Quitting A Team Mid-Season — The Impacts

Have you been cheering for a long time? Have you ever been in the situation where one of your teammates of a competitive team quits the team mid-season?

Have you been one of them?

Reasons

Whatever the reasons you can tell me, I don’t think there are good reasons to quit your team when the season has begun. Well, almost. Beside moving away, serious illness, injuries preventing you from practicing and, of course, intimidation.

I ear parents saying: ‘’What about school … grades … school comes first.“ I AGREE that education is important (that’s how my father raised me: no good grades = no gymnastic class).

But seriously, if 2 to 6 hours of training are affecting the grades of your kids, do you really believe that sport is the ONLY problem? Don’t you believe that there may be another problem UNDER this reason? Self-discipline? Hours on social media instead of doing homework? Too many extracurricular activities? Other learning problems that are not negligible? What I’m saying is that if grades are going down ‘’because“ because of the integration of sports, there is another problem, as significant as it is.

Impacts That You Won’t Experience

By leaving your competitive team, know that your ex-teammates will have to be strong. Strong together. To stick together. They will go back to the gym redo all the spacings. Work on all the stunts because now one of the groups is incomplete. Maybe they’ll have to modify a stunt sequence, maybe more or maybe all. Counts have to be redone. The pyramid has to be redone and probably change a part of it too. There is also the dance section, all those spacings will have to change.

Some athletes will have to change their entire dance because your awesome partner works that you had together no longer works.

If, by any chance, the team finds a substitute (which is not a luxury that everyone can afford given the size of the pool of athletes we have), that person will have to become a part of an already establish team dynamic. We must admit that this is not the easiest thing to do. The substitute has to ‘’meet expectations“ in a short amount of time.

For doing all of this, your old team has to take a step back for 1, 2, 3 or even 4 practices instead of continuing to progress. They may have to add more practices.

But you, you won’t know about it. Because you quit.
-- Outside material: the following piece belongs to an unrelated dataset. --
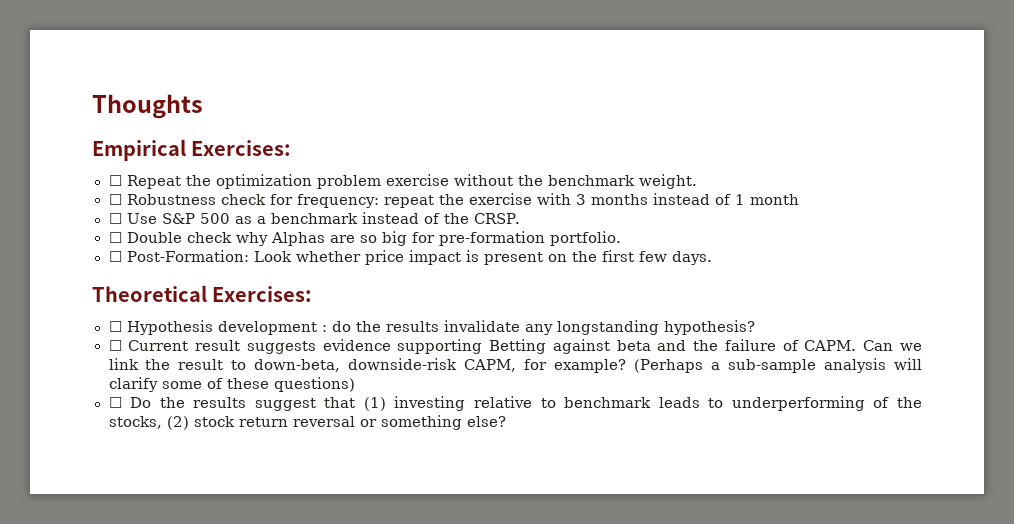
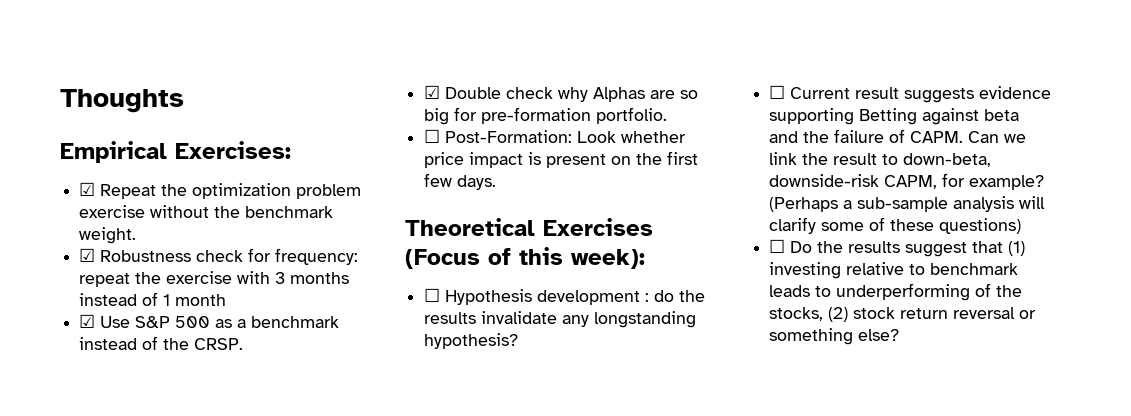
[108,175,122,186] ☐ -> [79,182,96,196] ☑
[108,194,122,205] ☐ -> [79,248,96,262] ☑
[108,213,122,224] ☐ -> [79,314,96,328] ☑
[108,232,122,243] ☐ -> [424,85,441,99] ☑
[212,286,313,302] Exercises: -> [543,218,653,236] [405,247,645,269] Exercises (Focus of this week):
Quitting is easy when you don’t have to face the consequences.

Commitment

Your team is your commitment. You don’t like your team or a part of it? OK! A cheer season usually ends in April or May. Once it’s over, you paid your due—Ciao! Hasta la vista! Au revoir! Auf wiedersehen! Change! Move towards new horizons that will lead you to your quest of ‘’something else!“

Your cheer team is an aspect the commitment in your life. You will find yourself facing some less than ideal situations a lot of times in your life and you’ll have to deal with it—A lease, a job contract, a team work, etc.

Evaluate Your Attitude

In the meantime, can you try to find something positive about your team? I cannot imagine that there is not at least ONE good thing about it—A friend? A coach? A routine section? Getting you in shape? Competitions? The uniform? Anything really!
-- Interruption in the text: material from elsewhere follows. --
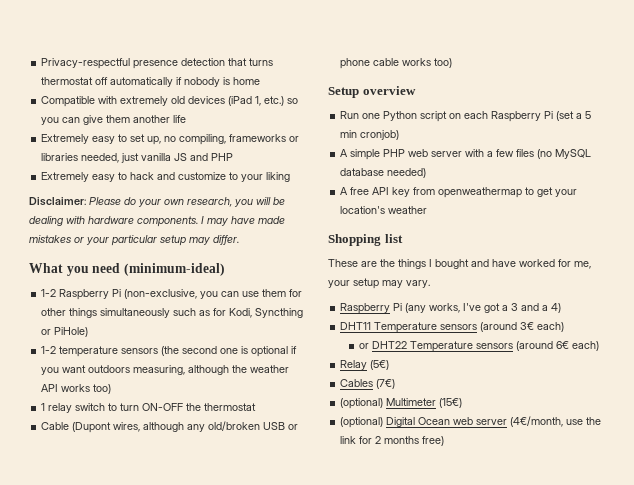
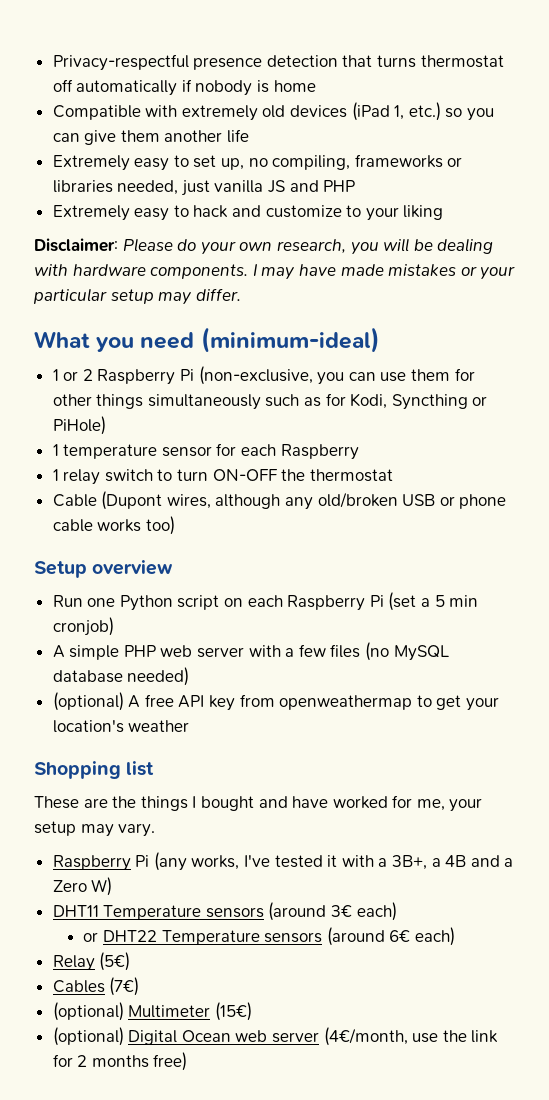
[41,289,57,297] 1-2 -> [52,369,93,381] 1 or 2
[41,346,298,357] [41,365,290,375] [41,384,112,394] 1-2 temperature sensors (the second one is optional if you want outdoors measuring, although the weather API works too) -> [52,443,359,460] 1 temperature sensor for each Raspberry
(427, 173) none -> [52,692,124,711] (optional)
[484,303,562,313] got a 3 and a 4) -> [274,855,514,870] [52,877,113,896] tested it with a 3B+, a 4B and a Zero W)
If everything seems negative, maybe you could evaluate your attitude towards others? Are you positive? Are you smiling? Are you working? Are you persistent? Do you interact with others?

Is there anything more annoying than someone that never stops saying that they don’t want to be there anymore? Don’t be that person!

If you commit yourself, end your season honorably and then quit just as such. Everything will be in your honor. You know what? There’s nothing wrong if everything is done while respecting everyone.

The Combative Ones

For all the other team members who have to suffer the consequences of the one who left, here’s what I have to say to you. Don’t be discourage. It’s hard to have to take 1 or 2 steps back before stepping forward again. But you will have a greater sense of accomplishment. During practice, don’t get mad at your coaches or at your other teammates because of all the changes. They

are the victims of this situation just as you are and they all want that everything works out in the end, just like you. All you can do now is to keep trusting your coaches and give you all some time as a new team.

The ones that stayed are worth it. They are there. Live it with them. Unfortunately, although I regret the lack of commitment of those who left, these obstacles are challenges that you will live in many aspects of your lives. Use these obstacles to grow in adversity.

Have a good competition season and fight for your teams.